**Directions for this task**. Please list every line in the records below that contains the word "целевом", copying each line in full.

**Data supplied**.
_ _ _ _

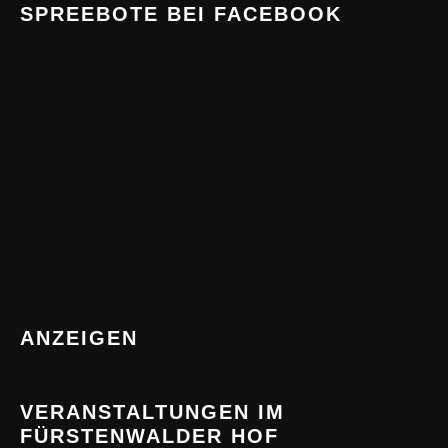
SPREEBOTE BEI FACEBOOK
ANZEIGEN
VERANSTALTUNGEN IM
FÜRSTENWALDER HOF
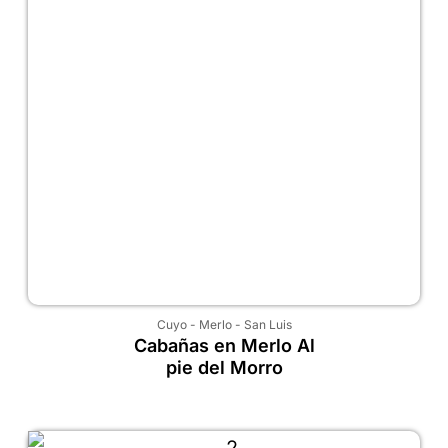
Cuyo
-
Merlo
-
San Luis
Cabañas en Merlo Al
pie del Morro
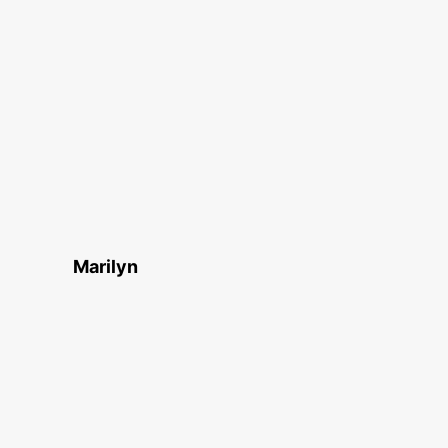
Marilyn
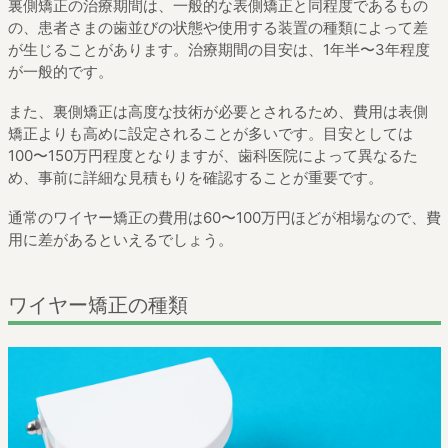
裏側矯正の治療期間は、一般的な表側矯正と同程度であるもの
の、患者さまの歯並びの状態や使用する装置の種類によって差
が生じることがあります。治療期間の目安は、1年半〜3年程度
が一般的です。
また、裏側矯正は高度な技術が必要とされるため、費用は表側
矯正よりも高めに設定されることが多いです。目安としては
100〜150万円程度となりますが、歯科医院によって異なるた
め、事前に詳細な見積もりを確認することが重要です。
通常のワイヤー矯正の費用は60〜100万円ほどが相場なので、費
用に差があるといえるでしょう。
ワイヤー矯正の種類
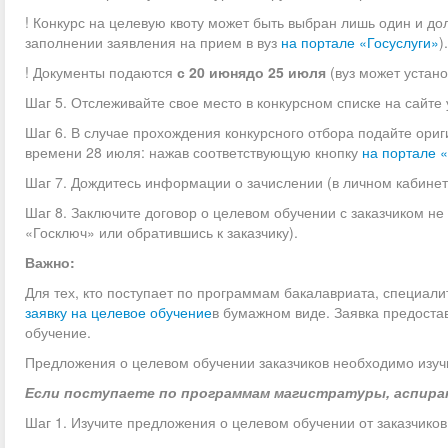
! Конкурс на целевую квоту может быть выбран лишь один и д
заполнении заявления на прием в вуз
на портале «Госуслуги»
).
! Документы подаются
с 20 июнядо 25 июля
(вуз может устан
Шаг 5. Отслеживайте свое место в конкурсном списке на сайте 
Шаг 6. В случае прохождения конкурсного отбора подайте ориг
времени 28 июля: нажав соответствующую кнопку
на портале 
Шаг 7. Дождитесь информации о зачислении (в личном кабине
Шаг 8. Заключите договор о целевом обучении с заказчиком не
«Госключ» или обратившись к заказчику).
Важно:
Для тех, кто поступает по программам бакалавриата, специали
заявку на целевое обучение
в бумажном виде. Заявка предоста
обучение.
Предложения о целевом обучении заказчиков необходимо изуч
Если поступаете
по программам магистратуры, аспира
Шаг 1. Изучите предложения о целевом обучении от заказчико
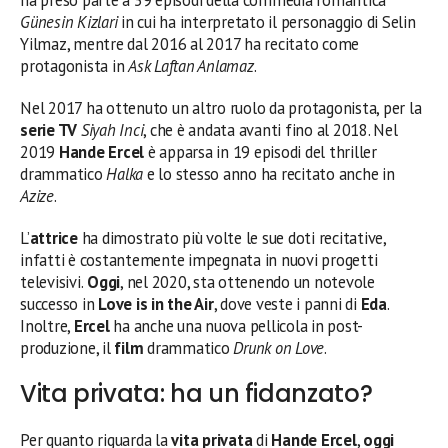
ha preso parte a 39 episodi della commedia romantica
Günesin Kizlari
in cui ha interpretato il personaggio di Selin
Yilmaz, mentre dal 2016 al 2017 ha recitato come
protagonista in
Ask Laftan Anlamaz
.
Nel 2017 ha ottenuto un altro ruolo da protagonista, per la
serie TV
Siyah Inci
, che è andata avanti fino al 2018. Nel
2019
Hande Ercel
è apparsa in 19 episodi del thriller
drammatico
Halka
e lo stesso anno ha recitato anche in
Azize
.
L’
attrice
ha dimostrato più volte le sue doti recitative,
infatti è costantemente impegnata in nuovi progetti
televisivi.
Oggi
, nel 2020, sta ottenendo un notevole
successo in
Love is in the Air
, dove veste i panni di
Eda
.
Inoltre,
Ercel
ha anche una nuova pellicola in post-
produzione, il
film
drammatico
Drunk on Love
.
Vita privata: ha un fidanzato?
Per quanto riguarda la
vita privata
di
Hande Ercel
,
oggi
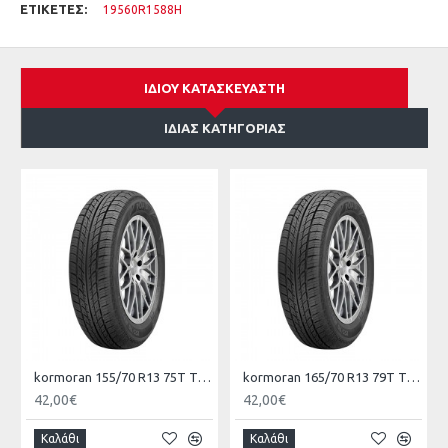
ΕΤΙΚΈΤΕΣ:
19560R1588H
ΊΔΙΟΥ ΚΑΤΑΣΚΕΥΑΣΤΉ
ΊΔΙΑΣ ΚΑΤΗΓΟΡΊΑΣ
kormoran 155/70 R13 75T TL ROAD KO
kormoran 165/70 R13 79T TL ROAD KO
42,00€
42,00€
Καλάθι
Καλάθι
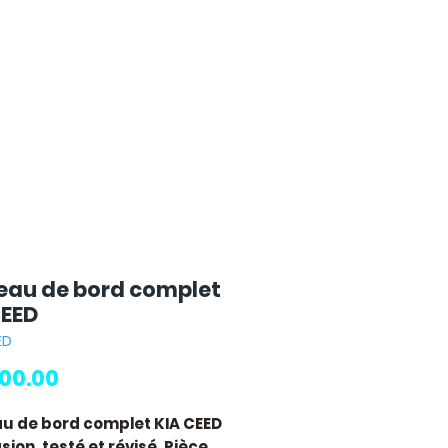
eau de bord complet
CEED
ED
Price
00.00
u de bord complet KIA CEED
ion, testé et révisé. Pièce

_ _ _ _

**Finished exercise**.
Шаг 8. Заключите договор о целевом обучении с заказчиком не
Предложения о целевом обучении заказчиков необходимо изуч
Шаг 1. Изучите предложения о целевом обучении от заказчико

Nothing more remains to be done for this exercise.